Ha! I went to a restaurant in Wicker Park and there was cauliflower on my grilled cheese. It was delicious, but I had no clue it was a trend. Too funny.
My friend, feeding her reluctant infant twins: "I know girls, it's not the best salmon in the world". My reaction? WTF?
Those home made monster boxes are pretty cool.
Holy shit. Roasted cauliflower?! Sounds heavenly . . .
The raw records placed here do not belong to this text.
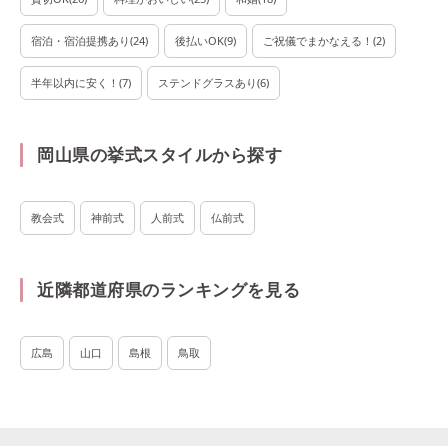
宿泊・宿泊提携あり
(
24
)
後払いOK
(
9
)
ご祝儀でまかなえる！
(
2
)
半年以内に安く！
(
7
)
ステンドグラスあり
(
6
)
岡山県の挙式スタイルから探す
教会式
神前式
人前式
仏前式
近隣都道府県のランキングを見る
広島
山口
島根
鳥取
In 10 years you won't give a shit about any of this, you'll just shake your head and smile at the fucking hipsters, see i'm like the original fucking hipster but i chuckle at these kids who try so hard to wear the coolest clothes and eat the hippest foods, fuck that, if you're trying you ain't doing it right motherfuckers... as for IPA's, they suck and always have, maybe if you're on a ship and about to be eaten by a sea monster in the 1600's they would do the trick but otherwise fuck that, Guinness in the winter, PBR and the cheapest Mexican swill i can find in the summer.
and did i mention i almost go into a fist fight with some suit this morning? would have made my fucking week... and Pittsburgh is the new Portlandia, we're like hip without the irony or at least that's what some newspaper said.
So... is Dogfish head IPA any good? Even if it is, will people shut the fuck up about it already? Am I the only one who hates IPAs?
I definitely cannot stand IPAs. But people don't believe me.
i have tried repeatedly to like IPAs - always at the insistence of someone quite passionate about them. i do not like them in a box, i do not like them with a fox. Just discovered Trois Pistoles, however, and it is yummy. i will drink anything from Unibroue (which HAS to be pronounced "Uni-BROW", damn it!)
I don't like IPA's either. It's a taste I can't seem to acquire. Stouts and porters all the way. Southern Tier stuff I can pour into my Chimay glass and drink like the classy motherfucker I am.
And Trois Pistoles is great, but I have trouble finding it. There's one bar I know that has it, but it's a bar of assholes and I don't want to give those fuckers my money.
har har har. you used a lot of french in this one. très bien.